**Goal of the exercise:** Please write out each entry exactly as it appears.

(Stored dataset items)
Start of Block

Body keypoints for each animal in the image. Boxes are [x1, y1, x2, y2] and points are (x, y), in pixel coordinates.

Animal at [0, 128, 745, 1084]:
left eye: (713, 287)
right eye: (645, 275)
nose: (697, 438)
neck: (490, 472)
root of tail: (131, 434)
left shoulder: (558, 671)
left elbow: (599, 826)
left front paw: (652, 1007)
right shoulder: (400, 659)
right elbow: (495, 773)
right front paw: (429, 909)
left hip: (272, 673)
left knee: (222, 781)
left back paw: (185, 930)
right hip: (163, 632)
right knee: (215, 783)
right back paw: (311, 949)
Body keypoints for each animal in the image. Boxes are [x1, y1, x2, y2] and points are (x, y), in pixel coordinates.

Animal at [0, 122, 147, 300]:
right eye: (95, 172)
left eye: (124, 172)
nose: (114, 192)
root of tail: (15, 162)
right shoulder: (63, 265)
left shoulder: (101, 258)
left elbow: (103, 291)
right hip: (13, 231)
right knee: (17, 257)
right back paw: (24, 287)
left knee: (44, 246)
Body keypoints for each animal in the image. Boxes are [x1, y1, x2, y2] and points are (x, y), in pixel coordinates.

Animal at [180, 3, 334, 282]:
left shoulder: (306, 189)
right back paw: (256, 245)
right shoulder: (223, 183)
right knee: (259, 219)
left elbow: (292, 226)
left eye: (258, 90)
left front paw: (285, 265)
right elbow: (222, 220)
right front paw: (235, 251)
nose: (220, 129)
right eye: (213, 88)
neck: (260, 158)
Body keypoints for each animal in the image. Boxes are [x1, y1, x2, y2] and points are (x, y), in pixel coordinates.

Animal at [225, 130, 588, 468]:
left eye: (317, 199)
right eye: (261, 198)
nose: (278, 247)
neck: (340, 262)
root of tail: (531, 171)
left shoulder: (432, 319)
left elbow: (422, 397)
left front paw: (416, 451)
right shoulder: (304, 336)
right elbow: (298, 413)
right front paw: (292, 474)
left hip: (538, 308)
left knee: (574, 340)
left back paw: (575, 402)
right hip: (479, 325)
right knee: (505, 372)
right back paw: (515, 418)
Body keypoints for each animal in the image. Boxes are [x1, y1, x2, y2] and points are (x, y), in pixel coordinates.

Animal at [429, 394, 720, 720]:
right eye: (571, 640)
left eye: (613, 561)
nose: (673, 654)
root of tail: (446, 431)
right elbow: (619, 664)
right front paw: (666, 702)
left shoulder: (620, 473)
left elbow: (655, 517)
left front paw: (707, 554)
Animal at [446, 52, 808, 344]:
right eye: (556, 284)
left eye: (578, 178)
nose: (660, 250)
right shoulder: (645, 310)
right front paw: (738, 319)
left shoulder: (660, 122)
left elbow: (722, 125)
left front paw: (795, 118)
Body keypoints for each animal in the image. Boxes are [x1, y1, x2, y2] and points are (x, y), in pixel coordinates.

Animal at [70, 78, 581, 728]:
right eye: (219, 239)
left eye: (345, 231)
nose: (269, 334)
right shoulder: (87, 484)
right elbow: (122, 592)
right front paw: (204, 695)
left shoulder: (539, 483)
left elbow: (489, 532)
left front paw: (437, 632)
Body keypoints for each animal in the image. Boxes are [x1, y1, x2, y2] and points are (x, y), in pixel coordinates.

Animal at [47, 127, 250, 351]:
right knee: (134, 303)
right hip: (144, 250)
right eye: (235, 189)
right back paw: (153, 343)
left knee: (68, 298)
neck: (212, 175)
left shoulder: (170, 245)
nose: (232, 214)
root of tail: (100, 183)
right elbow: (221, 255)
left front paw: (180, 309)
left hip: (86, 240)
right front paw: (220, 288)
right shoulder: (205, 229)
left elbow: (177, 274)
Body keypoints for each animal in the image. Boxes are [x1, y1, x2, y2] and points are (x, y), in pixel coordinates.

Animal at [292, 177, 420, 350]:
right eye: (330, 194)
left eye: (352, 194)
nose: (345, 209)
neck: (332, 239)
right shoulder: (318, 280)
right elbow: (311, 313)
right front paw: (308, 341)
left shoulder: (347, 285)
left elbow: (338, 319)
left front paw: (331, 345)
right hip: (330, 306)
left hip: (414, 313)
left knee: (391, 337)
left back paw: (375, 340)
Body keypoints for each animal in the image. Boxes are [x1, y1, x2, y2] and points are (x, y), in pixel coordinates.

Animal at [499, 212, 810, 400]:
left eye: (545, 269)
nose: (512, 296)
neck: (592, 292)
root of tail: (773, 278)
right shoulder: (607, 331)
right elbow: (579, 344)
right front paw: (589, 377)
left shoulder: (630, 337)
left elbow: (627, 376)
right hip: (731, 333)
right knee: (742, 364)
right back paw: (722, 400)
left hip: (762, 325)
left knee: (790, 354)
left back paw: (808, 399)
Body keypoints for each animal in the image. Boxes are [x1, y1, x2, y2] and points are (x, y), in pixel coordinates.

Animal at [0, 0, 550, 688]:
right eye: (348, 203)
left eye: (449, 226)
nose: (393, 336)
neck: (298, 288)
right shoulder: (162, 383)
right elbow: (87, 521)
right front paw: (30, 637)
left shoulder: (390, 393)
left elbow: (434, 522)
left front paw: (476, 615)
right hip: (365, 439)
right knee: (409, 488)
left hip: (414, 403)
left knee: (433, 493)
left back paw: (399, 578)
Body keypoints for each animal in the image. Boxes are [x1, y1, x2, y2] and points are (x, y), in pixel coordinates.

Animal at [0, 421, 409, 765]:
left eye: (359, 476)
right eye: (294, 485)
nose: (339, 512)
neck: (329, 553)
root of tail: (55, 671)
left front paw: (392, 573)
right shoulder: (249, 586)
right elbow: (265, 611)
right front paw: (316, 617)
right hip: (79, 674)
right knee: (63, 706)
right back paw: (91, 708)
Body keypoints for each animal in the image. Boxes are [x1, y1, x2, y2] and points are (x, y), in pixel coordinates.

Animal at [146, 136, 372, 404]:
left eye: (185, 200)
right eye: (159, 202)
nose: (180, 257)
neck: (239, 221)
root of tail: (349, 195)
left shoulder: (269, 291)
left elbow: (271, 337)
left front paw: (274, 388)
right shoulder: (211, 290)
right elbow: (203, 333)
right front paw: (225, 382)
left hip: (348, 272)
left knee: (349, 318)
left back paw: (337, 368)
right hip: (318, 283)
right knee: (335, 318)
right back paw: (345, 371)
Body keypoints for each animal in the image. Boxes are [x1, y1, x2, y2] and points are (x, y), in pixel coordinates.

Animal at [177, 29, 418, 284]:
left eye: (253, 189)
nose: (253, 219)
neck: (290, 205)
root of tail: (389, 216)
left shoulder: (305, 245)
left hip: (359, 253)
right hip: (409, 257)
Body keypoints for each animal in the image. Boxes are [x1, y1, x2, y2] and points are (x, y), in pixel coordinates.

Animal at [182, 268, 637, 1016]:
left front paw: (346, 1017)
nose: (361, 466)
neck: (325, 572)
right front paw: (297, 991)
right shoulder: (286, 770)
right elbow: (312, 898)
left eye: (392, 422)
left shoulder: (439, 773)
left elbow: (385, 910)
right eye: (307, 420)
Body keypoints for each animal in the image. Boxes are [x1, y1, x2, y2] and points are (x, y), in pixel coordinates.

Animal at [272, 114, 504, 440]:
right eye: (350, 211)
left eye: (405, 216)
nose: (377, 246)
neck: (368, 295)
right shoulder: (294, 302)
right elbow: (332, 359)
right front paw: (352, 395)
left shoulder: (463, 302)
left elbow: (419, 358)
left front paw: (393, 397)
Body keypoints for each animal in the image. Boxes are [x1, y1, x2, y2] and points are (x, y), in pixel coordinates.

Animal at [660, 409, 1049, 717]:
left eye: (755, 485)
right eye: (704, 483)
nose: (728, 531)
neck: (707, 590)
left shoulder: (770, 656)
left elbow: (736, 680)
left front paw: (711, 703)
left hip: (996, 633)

End of Block

**Response to the task:**
Body keypoints for each animal in the image. Boxes are [x1, y1, x2, y2] and points are (x, y), in pixel coordinates.

Animal at [0, 128, 745, 1084]:
left eye: (713, 287)
right eye: (645, 275)
nose: (697, 438)
neck: (490, 472)
root of tail: (131, 434)
left shoulder: (558, 671)
left elbow: (599, 826)
left front paw: (652, 1007)
right shoulder: (400, 659)
right elbow: (495, 773)
right front paw: (429, 909)
left hip: (272, 673)
left knee: (222, 781)
left back paw: (185, 930)
right hip: (163, 632)
right knee: (215, 783)
right back paw: (311, 949)
Body keypoints for each animal in the image. Boxes are [x1, y1, x2, y2] and points are (x, y), in pixel coordinates.

Animal at [0, 122, 147, 300]:
right eye: (95, 172)
left eye: (124, 172)
nose: (114, 192)
root of tail: (15, 162)
right shoulder: (63, 265)
left shoulder: (101, 258)
left elbow: (103, 291)
right hip: (13, 231)
right knee: (17, 257)
right back paw: (24, 287)
left knee: (44, 246)
Body keypoints for each animal in the image. Boxes are [x1, y1, x2, y2] and points are (x, y), in pixel coordinates.

Animal at [180, 3, 334, 282]:
left shoulder: (306, 189)
right back paw: (256, 245)
right shoulder: (223, 183)
right knee: (259, 219)
left elbow: (292, 226)
left eye: (258, 90)
left front paw: (285, 265)
right elbow: (222, 220)
right front paw: (235, 251)
nose: (220, 129)
right eye: (213, 88)
neck: (260, 158)
Body keypoints for each animal in the image. Boxes are [x1, y1, x2, y2] and points are (x, y), in pixel coordinates.

Animal at [225, 130, 588, 468]:
left eye: (317, 199)
right eye: (261, 198)
nose: (278, 247)
neck: (340, 262)
root of tail: (531, 171)
left shoulder: (432, 319)
left elbow: (422, 397)
left front paw: (416, 451)
right shoulder: (304, 336)
right elbow: (298, 413)
right front paw: (292, 474)
left hip: (538, 308)
left knee: (574, 340)
left back paw: (575, 402)
right hip: (479, 325)
right knee: (505, 372)
right back paw: (515, 418)
Body keypoints for each animal in the image. Boxes are [x1, y1, x2, y2] and points are (x, y), in pixel coordinates.

Animal at [429, 394, 720, 720]:
right eye: (571, 640)
left eye: (613, 561)
nose: (673, 654)
root of tail: (446, 431)
right elbow: (619, 664)
right front paw: (666, 702)
left shoulder: (620, 473)
left elbow: (655, 517)
left front paw: (707, 554)
Animal at [446, 52, 808, 344]:
right eye: (556, 284)
left eye: (578, 178)
nose: (660, 250)
right shoulder: (645, 310)
right front paw: (738, 319)
left shoulder: (660, 122)
left elbow: (722, 125)
left front paw: (795, 118)
Body keypoints for each animal in the image. Boxes are [x1, y1, x2, y2] and points are (x, y), in pixel coordinates.

Animal at [70, 78, 581, 728]:
right eye: (219, 239)
left eye: (345, 231)
nose: (269, 334)
right shoulder: (87, 484)
right elbow: (122, 592)
right front paw: (204, 695)
left shoulder: (539, 483)
left elbow: (489, 532)
left front paw: (437, 632)
Body keypoints for each animal in the image. Boxes are [x1, y1, x2, y2] and points are (x, y), in pixel coordinates.

Animal at [47, 127, 250, 351]:
right knee: (134, 303)
right hip: (144, 250)
right eye: (235, 189)
right back paw: (153, 343)
left knee: (68, 298)
neck: (212, 175)
left shoulder: (170, 245)
nose: (232, 214)
root of tail: (100, 183)
right elbow: (221, 255)
left front paw: (180, 309)
left hip: (86, 240)
right front paw: (220, 288)
right shoulder: (205, 229)
left elbow: (177, 274)
Body keypoints for each animal in the image. Boxes are [x1, y1, x2, y2] and points are (x, y), in pixel coordinates.

Animal at [292, 177, 420, 350]:
right eye: (330, 194)
left eye: (352, 194)
nose: (345, 209)
neck: (332, 239)
right shoulder: (318, 280)
right elbow: (311, 313)
right front paw: (308, 341)
left shoulder: (347, 285)
left elbow: (338, 319)
left front paw: (331, 345)
right hip: (330, 306)
left hip: (414, 313)
left knee: (391, 337)
left back paw: (375, 340)
Body keypoints for each animal in the image. Boxes are [x1, y1, x2, y2] and points are (x, y), in pixel coordinates.

Animal at [499, 212, 810, 400]:
left eye: (545, 269)
nose: (512, 296)
neck: (592, 292)
root of tail: (773, 278)
right shoulder: (607, 331)
right elbow: (579, 344)
right front paw: (589, 377)
left shoulder: (630, 337)
left elbow: (627, 376)
right hip: (731, 333)
right knee: (742, 364)
right back paw: (722, 400)
left hip: (762, 325)
left knee: (790, 354)
left back paw: (808, 399)
Body keypoints for each animal in the image. Boxes are [x1, y1, x2, y2] and points are (x, y), in pixel coordinates.

Animal at [0, 0, 550, 688]:
right eye: (348, 203)
left eye: (449, 226)
nose: (393, 336)
neck: (298, 288)
right shoulder: (162, 383)
right elbow: (87, 521)
right front paw: (30, 637)
left shoulder: (390, 393)
left elbow: (434, 522)
left front paw: (476, 615)
right hip: (365, 439)
right knee: (409, 488)
left hip: (414, 403)
left knee: (433, 493)
left back paw: (399, 578)
Body keypoints for each animal in the image. Boxes are [x1, y1, x2, y2] and points are (x, y), in pixel coordinates.

Animal at [0, 421, 409, 765]:
left eye: (359, 476)
right eye: (294, 485)
nose: (339, 512)
neck: (329, 553)
root of tail: (55, 671)
left front paw: (392, 573)
right shoulder: (249, 586)
right elbow: (265, 611)
right front paw: (316, 617)
right hip: (79, 674)
right knee: (63, 706)
right back paw: (91, 708)
Body keypoints for each animal in the image. Boxes are [x1, y1, x2, y2] and points are (x, y), in pixel coordinates.

Animal at [146, 136, 372, 404]:
left eye: (185, 200)
right eye: (159, 202)
nose: (180, 257)
neck: (239, 221)
root of tail: (349, 195)
left shoulder: (269, 291)
left elbow: (271, 337)
left front paw: (274, 388)
right shoulder: (211, 290)
right elbow: (203, 333)
right front paw: (225, 382)
left hip: (348, 272)
left knee: (349, 318)
left back paw: (337, 368)
right hip: (318, 283)
right knee: (335, 318)
right back paw: (345, 371)
Body keypoints for each animal in the image. Boxes are [x1, y1, x2, y2] and points are (x, y), in pixel coordinates.

Animal at [177, 29, 418, 284]:
left eye: (253, 189)
nose: (253, 219)
neck: (290, 205)
root of tail: (389, 216)
left shoulder: (305, 245)
left hip: (359, 253)
right hip: (409, 257)
Body keypoints for each animal in the image. Boxes are [x1, y1, x2, y2] and points are (x, y), in pixel coordinates.

Animal at [182, 268, 637, 1016]:
left front paw: (346, 1017)
nose: (361, 466)
neck: (325, 572)
right front paw: (297, 991)
right shoulder: (286, 770)
right elbow: (312, 898)
left eye: (392, 422)
left shoulder: (439, 773)
left elbow: (385, 910)
right eye: (307, 420)
Body keypoints for each animal in the image. Boxes are [x1, y1, x2, y2] and points are (x, y), in pixel coordinates.

Animal at [272, 114, 504, 440]:
right eye: (350, 211)
left eye: (405, 216)
nose: (377, 246)
neck: (368, 295)
right shoulder: (294, 302)
right elbow: (332, 359)
right front paw: (352, 395)
left shoulder: (463, 302)
left elbow: (419, 358)
left front paw: (393, 397)
Body keypoints for each animal in the image. Boxes are [x1, y1, x2, y2] and points are (x, y), in pixel coordinates.

Animal at [660, 409, 1049, 717]:
left eye: (755, 485)
right eye: (704, 483)
nose: (728, 531)
neck: (707, 590)
left shoulder: (770, 656)
left elbow: (736, 680)
left front paw: (711, 703)
left hip: (996, 633)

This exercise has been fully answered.